Origine et usage :
Le président Xi Jinping a profité de son discours intitulé « Que le flambeau du multilatéralisme éclaire la marche en avant de l’humanité » prononcé en janvier 2021 au Forum économique mondial pour présenter sa vision d’une nouvelle forme de multilatéralisme. S’adressant à l’assemblée virtuelle, Xi Jinping a résumé la Charte des Nations unies comme un document contenant les « normes fondamentales et universellement reconnues qui régissent les relations entre États ». Il n’a été fait aucune mention des références aux droits humains inscrits dans la Charte, notamment dans le préambule, qui prévoit : « Nous, peuples des Nations Unies, résolus […] à proclamer à nouveau notre foi dans les droits fondamentaux de l’homme, dans la dignité et la valeur de la personne humaine ».
Au lieu de cela, Xi Jinping a utilisé le discours pour rejeter un modèle de multilatéralisme présenté comme un prétexte pour des actes d’unilatéralisme et un « ordre d’un seul ou de quelques pays ». Sa vision était celle d’un système de gouvernance internationale fondé sur le consensus plutôt que sur « la pression des puissants sur les faibles ». Il a également réaffirmé sa conviction des dangers que représente « l’ingérence de certains États dans les affaires internes d’autres États », affirmant que le caractère unique de l’histoire, de la culture et du système social de chaque pays implique qu’« aucun n’est supérieur aux autres ».
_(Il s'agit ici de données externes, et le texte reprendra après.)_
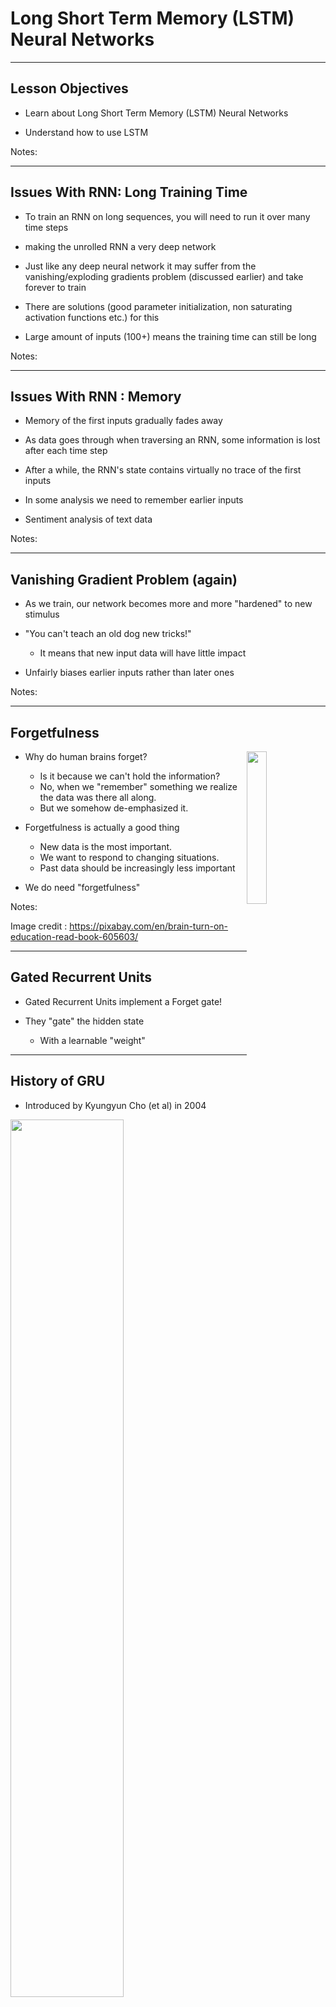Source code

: # Long Short Term Memory (LSTM) Neural Networks

---

## Lesson Objectives

 * Learn about Long Short Term Memory (LSTM) Neural Networks

 * Understand how to use LSTM


Notes:


---

## Issues With RNN: Long Training Time

 * To train an RNN on long sequences, you will need to run it over many time steps

 * making the unrolled RNN a very deep network

 * Just like any deep neural network it may suffer from the vanishing/exploding gradients problem (discussed earlier) and take forever to train

 * There are solutions (good parameter initialization, non saturating activation functions etc.) for this

 * Large amount of inputs (100+) means the training time can still be long

Notes:

---

## Issues With RNN : Memory

 * Memory of the first inputs gradually fades away

 * As data goes through when traversing an RNN, some information is lost after each time step

 * After a while, the RNN's state contains virtually no trace of the first inputs

 * In some analysis we need to remember earlier inputs

 * Sentiment analysis of text data

Notes:


---

## Vanishing Gradient Problem (again)

 *  As we train, our network becomes more and more "hardened" to new stimulus

 *  "You can't teach an old dog new tricks!"

     -  It means that new input data will have little impact

 *  Unfairly biases earlier inputs rather than later ones

Notes:


---

## Forgetfulness

<img src="../../assets/images/deep-learning/3rd-party/Long-Short-Term-Memory-LSTM-Neural-Networks-Forgetfulness-0.png" style="width:25%;float:right;"/><!-- {"left" : 6.61, "top" : 1.28, "height" : 2.33, "width" : 3.3} -->

 *  Why do human brains forget?

     -  Is it because we can't hold the information?
     -  No, when we "remember" something we realize the data was there all along.
     -  But we somehow de-emphasized it.

 *  Forgetfulness is actually a good thing

     -  New data is the most important.
     -  We want to respond to changing situations.
     -  Past data should be increasingly less important

 *  We do need "forgetfulness"




Notes:

Image credit : https://pixabay.com/en/brain-turn-on-education-read-book-605603/


---

## Gated Recurrent Units

 * Gated Recurrent Units implement a Forget gate!

 * They "gate" the hidden state
   - With a learnable "weight"


---

## History of GRU

 * Introduced by Kyungyun Cho (et al) in 2004

<img src="../../assets/images/deep-learning/3rd-party/GRU_whitepaper.png" style="width:60%;"/> <!-- {"left" : 1.07, "top" : 2.3, "height" : 5.72, "width" : 8.11} -->


Notes:

https://arxiv.org/pdf/1406.1078v3.pdf

---

## GRU

<img src="../../assets/images/deep-learning/3rd-party/GRU-wikipedia.png" style="width:80%;"/><!-- {"left" : 1.29, "top" : 2.11, "height" : 5.42, "width" : 7.68} -->

Notes:

https://en.wikipedia.org/wiki/Gated_recurrent_unit#/media/File:Gated_Recurrent_Unit,_type_3.svg


---

## Limitations of GRUs

 * GRUs help fix the vanishing gradient problem by "gating" the "hidden state"

 * However, GRUs cannot diffentiate between short-term and long-term memory.

 * They have *one* hidden state.

 * This makes them perfect for shorter sequences.

 * However, longer sequences have the same problem as basic RNNs

   - Don't handle either short-term OR long-term state very well.

---

## Long-term versus Short-term Memory

* Human Brains have two types of memory: short and long term
* Short-term memory holds data in the immediate context
     -  Around 30 seconds or so
     -  After this, data is erased
* Long-term Memory is indefinite
     -  Data can be accessed if a path to the memory is found
     -  Older data, however, may be " **forgotten**  ", the path is not found.

<img src="../../assets/images/deep-learning/which-parts-of-the-brain-affect-memory.png" style="width:50%;"/><!-- {"left" : 1.97, "top" : 5.09, "height" : 2.71, "width" : 6.31} -->


Notes:


---

## LSTM Networks

 * LSTM networks are the most commonly used variation of Recurrent Neural Networks (RNN)

 * The Long Short-Term Memory (LSTM) cell was proposed in 1997 by Sepp Hochreiter and Jürgen Schmidhuber (Link to paper)

 * It was gradually improved over the years by several researchers, such as Alex Graves, Haşim Sak,4 Wojciech Zaremba

 * If we consider the LSTM cell as a black box, it can be used very much like a basic cell, except it will perform much better; training will converge faster and it will detect long-term dependencies in the data


Notes:

1997 paper : https://goo.gl/j39AGv

https://www.safaribooksonline.com/library/view/Neural+networks+and+deep+learning/9781492037354/ch04.html#idm139624956730336


---

## LSTM Applications

 * LSTM offers
   * Better update equations
   * Better backpropagation

 * LSTM applications
   * Generating sentences (e.g., character-level language models)
   * Classifying time-series
   * Speech recognition
   * Handwriting recognition

Notes:


---

## LSTM Applications : Image / Video Captioning

<img src="../../assets/images/deep-learning/Long-Short-Term-Memory-LSTM-Neural-Networks-LSTM-Applications-Image-Video-Captioning-0.png" style="width:70%;" /> <!-- {"left" : 0.81, "top" : 2.7, "height" : 3.67, "width" : 8.64} -->


Notes:

LM2Text Paper : https://github.com/handong1587/handong1587.github.io/blob/master/_posts/deep_learning/2015-10-09-captioning.md


---

## LSTM: Long-Short-Term Memory

 *  LSTM contains a long-term memory, a "forget gate" and a short-term memory

<img src="../../assets/images/deep-learning/LSTM-2.png" style="width:80%;" /> <!-- {"left" : 1.02, "top" : 3.02, "height" : 3.61, "width" : 8.21} -->


Notes:


---

## Components of the LSTM

 *  Input Gate

 *  Output Gate

 *  Forget Gate

 *  Self-Recurrent Connection (memory)


<img src="../../assets/images/deep-learning/LSTM-2.png" style="width:60%;"/> <!-- {"left" : 1.02, "top" : 3.78, "height" : 3.61, "width" : 8.21} -->


Notes:


---

## LSTM Architecture

<img src="../../assets/images/deep-learning/LSTM-3.png" style="width:90%;" /><!-- {"left" : 0.29, "top" : 2.55, "height" : 3.97, "width" : 9.68} -->



Notes:



---

## Input Gate

 * The Input Gate contains the new information

 * LSTM input can either be user input (training data) or output of the last LSTM layer.

<img src="../../assets/images/deep-learning/LSTM-2.png" style="width:60%;" /> <!-- {"left" : 1.02, "top" : 3.02, "height" : 3.61, "width" : 8.21} -->


Notes:


---

## Output Gate

 * The Output gate is sent on to the next layer

     - Possibly another LSTM layer

     - Possibly an FC layer

 * The memory cell value can be read as well.


<img src="../../assets/images/deep-learning/LSTM-2.png" style="width:60%;" /> <!-- {"left" : 1.02, "top" : 3.56, "height" : 3.61, "width" : 8.21} -->


Notes:



---

## Forget gate

 *  The forget gate is an example of *negative*  feedback

 *  It tends to reduce the value of the neuron

 *  Negative feedback is very commonly used in many contexts

     -  Creates stability

     -  Prevents vanishing gradient.

<img src="../../assets/images/deep-learning/LSTM-2.png" style="width:60%;" /> <!-- {"left" : 1.02, "top" : 3.81, "height" : 3.61, "width" : 8.21} -->


Notes:


---

## Self-Recurrence

 *  Self Recurrence is the *memory*  part of LSTM

 *  It means that the current value will be stored

 *  However, the forget gate will cause the current memory to *decay*

     -  unless reinforced by the input gate.

<img src="../../assets/images/deep-learning/LSTM-2.png" style="width:60%;" /> <!-- {"left" : 1.02, "top" : 4, "height" : 3.61, "width" : 8.21} -->

Notes:


---

## Peepholes

 * One popular LSTM variant, introduced by Gers & Schmidhuber (2000), is adding "peephole connections."

 *  allow the current *state*  of the cell to be considered at the input

 *  Otherwise current state cannot be directly compared with the gated input.


Notes:

Link to paper : ftp://ftp.idsia.ch/pub/juergen/TimeCount-IJCNN2000.pdf

Good intro to LSTM : https://colah.github.io/posts/2015-08-Understanding-LSTMs/


---

## Activation Functions

 * Generally  **sigmoid**  or  **tanh**  (rather than ReLU as in CNN)
   - Actually *both* are usually used.

 * Previous State is applied with sigmoid

 * Default activation is tanh.

![](../../assets/images/deep-learning/activation-sigmoid-vs-tanh.png) <!-- {"left" : 0.64, "top" : 3.62, "height" : 3.34, "width" : 8.97} -->


Notes:


---

## Predicting Time Series data

<img src="../../assets/images/deep-learning/time-series-stocks.png" style="width:40%;float:right;"/> <!-- {"left" : 5.59, "top" : 1.08, "height" : 2.35, "width" : 4.42} -->
 *  How do we predict time-series data?

 *  We can view the SP500 index a series of timestamps and data

     -  2018-01-01 5:00pm  1200

     -  2018-01-02 5:00pm  1210

 *  So what's the *next*  day of S&P500 data?

     -  and the next, and so on?

 *  Is this a Classification problem or Regression?


Notes:



---

## SP500 Example

 *  We are going to use a network something like this:

     -  Input Layer (1 input)

     -  2 LSTM Layers

     -  Fully Connected Layer

     -  Output Layer with Linear Activation (1 output)

<img src="../../assets/images/deep-learning/SP500.png" style="width:80%;" /> <!-- {"left" : 0.39, "top" : 3.93, "height" : 1.02, "width" : 9.48} -->

Notes:


---

## Memory Cells

 *  We have 2 LSTM Layers:

     -  One has 50 cells

     -  The next has 100 cells

 *  How long a sequence can we *remember*  ?

     -  The network is limited in how far into the future it can predict.

     -  Sequences of 50 are good.

 *  We will *train*  with sequences of 50

 *  Then we will predict with sequences of 50

     -  and predict the next 50 values after.

Notes:


---

## Training Sequences

<img src="../../assets/images/deep-learning/input-sequence.png" style="width:40%;float:right;"/><!-- {"left" : 5.14, "top" : 2.16, "height" : 4.75, "width" : 4.84} -->

 *  We are training with sequences of 50 prices of SP500.

     -  50 prices
     -  No need for timestamps

 *  We then have a label of size 1 which is the 51st price in the sequence.
 *  We then make a new training sequence.



Notes:



---

## Feeding the Sequence

<img src="../../assets/images/deep-learning/Prediction.png" style="width:80%;" /> <!-- {"left" : 0.31, "top" : 2.38, "height" : 4.3, "width" : 9.63} -->



Notes:



---

## Prediction

 *  Each Sequence is "fed" sequentially into the neural net (only 1 input)

 *  Each LSTM cell is connected sequentially with the next in a given layer

     -  Layer 1: 50 cells

     -  Layer 2: 100 cells

 * We also predict with sequences of 50

 *  We sequentially go through with 50 prices, then predict another 50.

 *  We then compare the 50 predicted with the actual data.

Notes:


---

## Testing the Model

 *  We evaluate the model with the prediction

 *  Comparing predicted sequences with actual helps us to evaluate the model

 *  We can't just see if predicted and actual are the same.

 *  We have to take a window in time.

<img src="../../assets/images/deep-learning/testing-the-model.png" style="width:40%;"/> <!-- {"left" : 2.7, "top" : 3.88, "height" : 4.25, "width" : 4.84} -->

Notes:



---

## Our Results?

<img src="../../assets/images/deep-learning/3rd-party/Upward-trend.png" style="width:15%;float:right;"/> <!-- {"left" : 7.53, "top" : 1.44, "height" : 2.28, "width" : 2.3} -->

 *  Does our model predict the future?

     -  When the market crashes, does our model predict a downward movement?

     -  When the market spikes, does our model predict an upward movement?

 *  The model is more "general"

     -  Is the market tracking upward?

     -  Is it tracking downward?

     -  Is it flat?

 *  Warning: Don't try this at home with real money!

     -  Real financial models will be far more complex.


Notes:



---

## Lab: LSTM S&P 500 stock prediction

 *  **Overview:**

    - Implement LSTM based sequence detection.We will build sequences of 50, and then predict outcomes of 50.

 *  **Runtime:**

    - 30-45 minutes

 *  **Instructions:**

    - Follow the lab steps in the lab guide



Notes:


---

## LSTMs and natural language

 *  NLP is also treated as a sequence.

 *  Each word is treated as a item in sequence.

 *  This is far more efficient than the massive sparse vector arrays.

 *  This allows us to move beyond the "bag of words" approach

 *  LSTMs are a great way to look at *semantic*  models.

Notes:


---

## Machine Translation Model

 *  Machine translation model is essentially a deep recurrent neural network

 *  The following example shows how this is done.

<img src="../../assets/images/deep-learning/machine-translation-model.png" style="width:60%;" /> <!-- {"left" : 1.68, "top" : 3.15, "height" : 4.58, "width" : 6.9} -->


Notes:



---

## Encoding an Output at Prediction Time

 *  The previous time step is fed in at the left.

 *  The next word in sequence is fed from the bottom, for example "go".

<img src="../../assets/images/deep-learning/go.png" style="width:60%;" /> <!-- {"left" : 0.67, "top" : 3.43, "height" : 4.12, "width" : 8.91} -->


Notes:


---

## LSTM Take Aways

 *  LSTMs are very sequential

 *  Limits parallelization opportunities

 *  CNN variations may be more effective.

 *  Only use LSTMs when you *must*.

Notes:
Le modèle de « multilatéralisme » soutenu par Xi Jinping reflète les valeurs et les priorités de la Chine en ce qui concerne les droits humains. Ce modèle privilégie la souveraineté nationale et n’accepte aucune critique extérieure des affaires internes des États. Il porte la conviction que la responsabilité de respecter, protéger et réaliser les droits humains des personnes revient aux gouvernements et relève des « affaires internes », la communauté internationale n’ayant aucunement vocation à évaluer si les droits humains sont respectés et dans quelle mesure ou à amener les gouvernements à rendre des comptes pour leurs manquements en la matière.
Tout en redéfinissant le multilatéralisme, la Chine a également cherché à utiliser les institutions multilatérales existantes, notamment l’ONU, pour se défendre des critiques sur son bilan en matière de droits humains. Par exemple, la Chine a remporté ce qu’elle considère comme une victoire en juillet 2020 au Conseil des droits de l’homme de l’ONU, lorsque 53 pays ont soutenu sa loi relative à la sécurité nationale pour Hong Kong alors récemment adoptée, qui impose de lourdes sanctions pour les infractions politiques, alors qu’un nombre plus restreint de pays a soutenu une déclaration menée par le Royaume-Uni critiquant la loi.
Implications pour les droits humains
En pratique, malgré les références de Xi Jinping à des « normes universellement reconnues », la version chinoise du « multilatéralisme » est une acceptation sélective des règles internationales et des mécanismes internationaux pour la mise en œuvre de ces règles. Il s’agit d’une tentative de redéfinir le système actuel de gouvernance mondiale, qui est supposé être fondé sur des règles et respecter les droits humains. La vision alternative de Pékin consiste en un système dans lequel les pays négocient des sujets tels que les droits humains par des canaux diplomatiques et politiques, au lieu de respecter les normes communes et de recourir aux forums internationaux convenus.
Un exemple clair de cette approche sélective de la Chine est son rejet général des mécanismes judiciaires internationaux, comme la Cour internationale de justice (CIJ) ou la Cour pénale internationale (CPI). Un autre exemple est le rejet par la Chine de la compétence d’un tribunal arbitraire établi par la Convention des Nations unies sur le droit de la mer, après une affaire présentée en 2013 par les Philippines contre la revendication de droits par la Chine dans la mer de Chine méridionale.
En rejetant des institutions de gouvernance mondiales régies par la loi comme la CIJ, la Chine ouvre la porte à une application et une mise en œuvre sélectives des normes relatives aux droits humains, particulièrement dans les pays d’Asie du Sud-Est, en Afrique et en Amérique du Sud, où la Chine investit dans des projets controversés dans les secteurs des énergies fossiles, du transport et des infrastructures.